会場で配布されるレイアウト図の一部。このうち「次世代3Dプリンタ展」を取材した(クリックで拡大) 出典:リード エグジビション ジャパン

 3Dプリンタ関連の展示ブースは、これまではDMSの一部だったが、今回から「次世代3Dプリンタ展」と銘打って独立した展示会として開催された。とはいっても、DMSや機械要素技術展をはじめとした同時開催の他の展示会は、東西ホールの仕切りを取り払った大きな1つの面積の中で開催され、1つの展示会で全ての会場を見られるため、個人的には展示会としていくつも分ける必要があるのか疑問に感じた。

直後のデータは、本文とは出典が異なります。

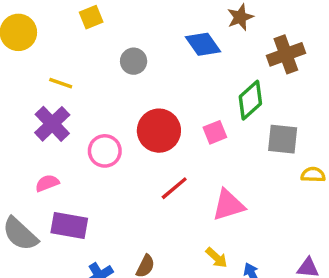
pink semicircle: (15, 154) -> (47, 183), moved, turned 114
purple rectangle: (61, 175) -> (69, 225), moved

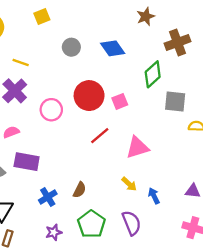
blue diamond: (203, 44) -> (113, 48), moved
pink square: (215, 132) -> (120, 101), moved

 主催者の視点で考えてみると、関心分野ごとの入場者数や属性を把握するための方策の1つということもあるのだろうが、「××展示会」ごとに入場手続きをする窓口も分けてあるのは利用者としては勘弁だ……。これは、面倒くさがりの筆者が「どうせ中は1つなんだから、まぁどこでもいいんじゃないの?」と、まずは行きたいブースに一番近い窓口に並んでは「こちらの展示会は、向こうの窓口で」といわれるので、入場するまでが結構ストレスだったりする、というこれまた個人的な部分のせいなのだけど。

 さて、出だしからいきなり文句を垂れる感じで横道に逸れたが、軌道修正して会場を歩いた印象を思い出してみよう。

 3Dプリンタ関連の展示では、数年前は新しいプリンタの紹介であったり、機器の性能向上アピールを前面に出した展示が主体で、その新たな性能により「こんなことができるようになりますよ」といった、未来の可能性を示唆するような訴求が多かった記憶だが、今回は大手ほど「3Dプリンタを活用して、こんなことをやっています」「顧客がこんなことに使っています」といった「今」を事例として紹介しながら、3Dプリンタを活用したイノベーションの相談相手としての存在感を訴求しているブースが多かった印象だった。

3Dプリンタのエコシステムが見えた

 Formlabsのブースでは、P&Gの剃刀製品ブランド「ジレット」による3Dプリントハンドルを組み合わせた、シェーバーのパーソナライゼーション事例が紹介されていた。「Razor Maker」という名称のこのサービスは、Formlabsのサポートで米国市場で既に導入されている。顧客は「Razor Maker」のサイトで3Dプリントで製造できる48種類からハンドル形状を選ぶ、その後素材やカラーを選び、形状によっては文字入れも指定しオーダー完了。2〜3週間程度でカスタマイズされたシェーバーが手元に届くという流れだ。

Razor Makerの展示

 高額、ハイエンドの製品、例えばスーパーカーやハイパーカーといったものの購入シーンにおいては、多くの選択肢の組み合わせでパーソナライゼーション・サービスを、以前から提供している。これは職人技などの製作コストを投入しても吸収できる製品だからこそできたサービスだった。

 パーソナライゼーション、マスカスタマイゼーションのサービスへの需要は、高額、ハイエンドの製品だけにとどまらず、今後裾野が広がっていくと予測しているが、Razor Makerは、いわゆるT字カミソリという安価な製品でのマスカスタマイゼーションを具現化させてみせたことは特徴的だ。パーソナライゼーションやマスカスタマイゼーションのサービスに対する3Dプリント技術の親和性を、生活者が認識する一歩となったのではないだろうか。

 ビジネスの視点で見てみると、ジレット側はシェーバーを『日用品からギフト商品に変える』ことで、購買単価を引き上げることを可能とするアイデアを探していただろうし、Formlabs側も同社が提供している、並列化と自動化によって製造効率を上げる3Dプリンティングの自動化システム「Form Cell」の運用実績を積み重ねていく、といったような両者の意図から生まれた、新しい市場を探るサービスともいえる。

 残念ながら現状「Razor Maker」は、米国内市場のみでの展開とのことだが、他のエリアへの展開も含めこのサービスがどのように育っていくのか、これからが楽しみである。

Formlabs Japanの新井原慶一郎氏(左)と筆者(右)

 Formlabsのブースでは他にも、鋳造用レジンやセラミックといったさまざまな成型材料を使った事例も展示されており、同社が素材開発にも力を入れている様子が伺えた。

 ブースでお話を伺ったFormlabs Japanの新井原慶一郎氏(同社マーケティング部 部長)によると、主力機の「Form2」は日本国内での販売実績が1000台を超えたとのことだ。「展示会できれいなお姉さんをブースに立たせなくても、関心を持った人が多く訪れる」という話もされていたが、ユーザーが増えた分世の中に情報も広がり、要望などのフィードバックや、ユーザーの使用事例の情報も多く集まっていることが伺える。